Il conguaglio fiscale di fine anno 2024 presenta diverse complessità operative per i datori di lavoro che agiscono come sostituti d’imposta, a causa delle recenti modifiche normative. Analizziamo i principali aspetti da tenere in considerazione:
1. Conguaglio fiscale sui redditi di lavoro dipendente
Il conguaglio fiscale serve a rendere definitive le ritenute effettuate durante l’anno, ma nel 2024 alcune novità normative incidono sul calcolo:
• Bonus 100 euro: introdotto per il solo 2024 dall’art. 2-bis del D.L. n. 113/2024, il bonus deve essere verificato in sede di conguaglio per assicurarsi che l’importo sia stato correttamente erogato e che rientri nei limiti previsti.
• Fringe benefit: la Legge di Bilancio 2024 (art. 1, comma 16, L. n. 213/2023) ha innalzato i limiti di esenzione dei fringe benefit:
• 1.000 euro per i dipendenti senza figli a carico.
• 2.000 euro per i dipendenti con figli a carico.
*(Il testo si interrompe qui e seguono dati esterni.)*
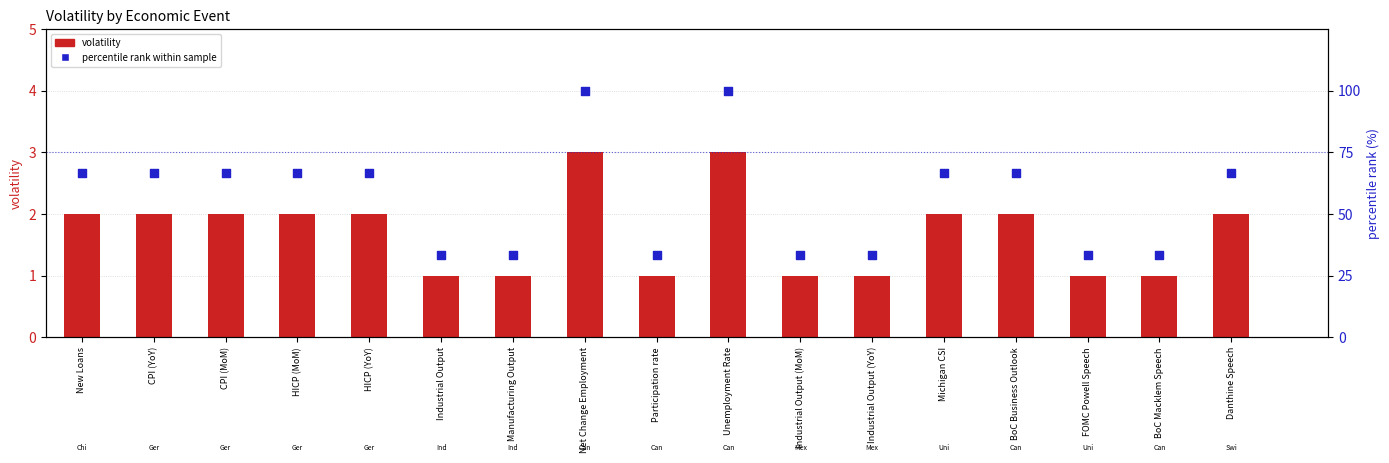

What is the total value across all series at HICP (YoY)?

68.7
Occorre verificare che i valori rimborsati o erogati rientrino nei nuovi limiti per evitare l’imposizione fiscale.
2. Aspetti contributivi
Il conguaglio contributivo richiede particolare attenzione per via delle novità normative e delle situazioni specifiche aziendali:
• Imponibile contributivo: è necessario calcolare correttamente l’imponibile contributivo tenendo conto di eventuali aggiornamenti normativi sulle aliquote applicabili.
• Esoneri contributivi: per il 2024, sono previsti specifici esoneri contributivi per i lavoratori. Il datore di lavoro deve verificarne la corretta applicazione e, ove necessario, procedere a rettifiche senza incorrere in sanzioni.
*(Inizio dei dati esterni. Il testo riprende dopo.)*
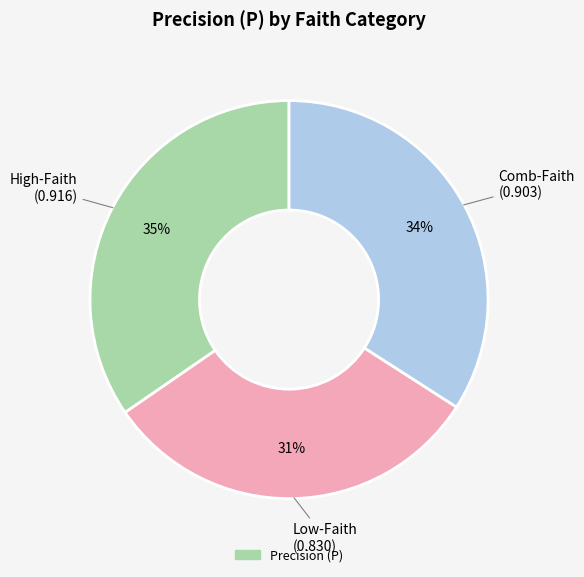

Is there any slice that represents more than half of the pie?

No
• TFR al Fondo Tesoreria INPS: per le aziende con più di 50 dipendenti, occorre conguagliare eventuali importi accantonati in corso d’anno per il trattamento di fine rapporto.
3. TMCG (Trattamento Minimo Complessivo di Garanzia) per i dirigenti
Le aziende industriali devono, come ogni anno, effettuare il conguaglio relativo al TMCG, introdotto nel 2004, per garantire ai dirigenti un livello minimo di retribuzione. Con l’ultimo rinnovo contrattuale, è stato previsto un rialzo delle soglie per il 2025 e il 2026, ma l’impatto sulle retribuzioni del 2024 potrebbe richiedere ulteriori verifiche in sede di conguaglio.
Consigli operativi per i datori di lavoro
1. Aggiornare il software gestionale: assicurarsi che sia configurato per recepire le novità normative.
2. Verificare la documentazione dei dipendenti: raccogliere eventuali autocertificazioni relative ai figli a carico per l’applicazione dei limiti fringe benefit.
3. Controllare l’applicazione degli esoneri contributivi: effettuare verifiche incrociate tra la normativa e la situazione aziendale.
4. Evitare sanzioni: le rettifiche effettuate in buona fede e nei termini consentiti non dovrebbero determinare sanzioni, ma è importante mantenere documentazione adeguata.
Le modifiche normative di quest’anno, pur introducendo vantaggi per i lavoratori, richiedono uno sforzo aggiuntivo per i datori di lavoro, che devono assicurare conformità e correttezza nei calcoli.